Michael Govan, chief executive and director of the Los Angeles County Museum of Art, said he was eager to see what the newcomers would do during Frieze Week. “I’m most excited about everything,” he said, laughing. “I am counting on discovering something new. I will be surprised.”

One of the reasons L.A. Frieze Week has attracted such an international following is the weather, said Adam Cohen, who worked as an apprentice under Larry Gagosian and now runs his own gallery, A Hug From the Art World, in Manhattan. “I think people like to come to Los Angeles in February.”

While Los Angeles has experienced above-average rainfall this winter, the weather finally turned warm and sunny on Wednesday, and locals and visitors alike were ready to party hop.

Some traveled to Melrose Hill, where the David Zwirner gallery was hosting a party at a hipster Italian restaurant down the street from its new location in two former prop warehouses from the 1930s. Artists and collectors popped in throughout the night to drink natural wine and feast on platters of steak, arancini and focaccia.

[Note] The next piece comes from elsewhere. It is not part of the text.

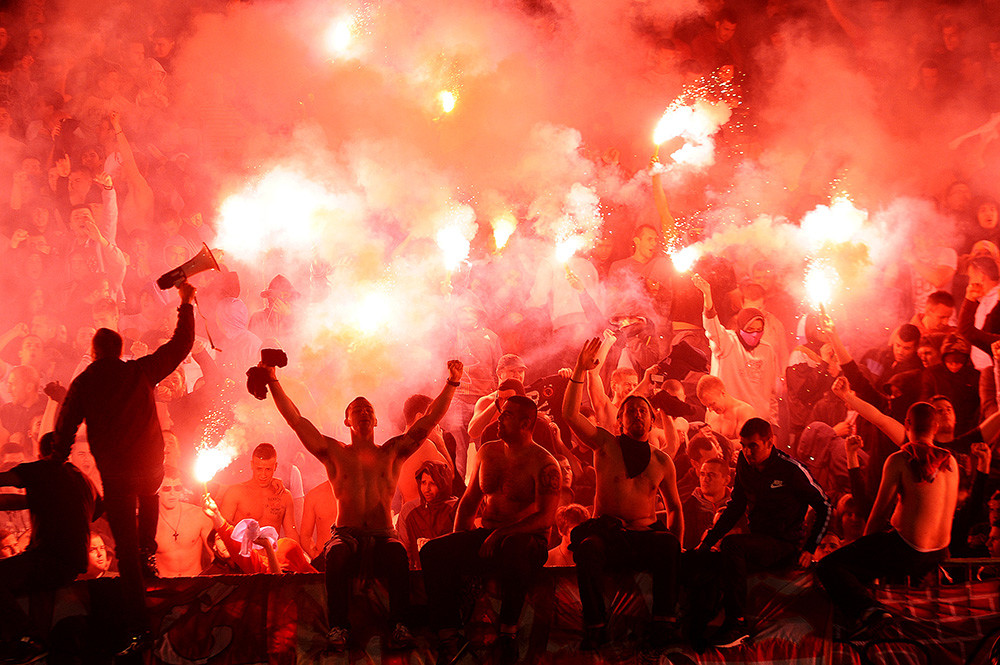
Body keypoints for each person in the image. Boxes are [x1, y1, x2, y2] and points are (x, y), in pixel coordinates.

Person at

Lana Del Rey, Jwan Yosef, David Dobrik, Zachary Quinto and Tyler Mitchell, the photographer best known for his Vogue cover of Beyoncé, headed high up in West Hollywood, where Serpentine Americas Foundation threw a rager at the estate of Matthew Orr and Sybil Robson Orr, an American film producer who is part of Walmart’s Walton family. Hundreds of guests danced around the pool with expansive views of the city to tunes spun by a D.J. Others mingled in the pool house where one of the many bars was set up.

Around midnight, the crowd dispersed to get some rest before the art fair began the next day.

One guest was overheard exclaiming on the way out: “I went to four parties tonight. That never happens in L.A.”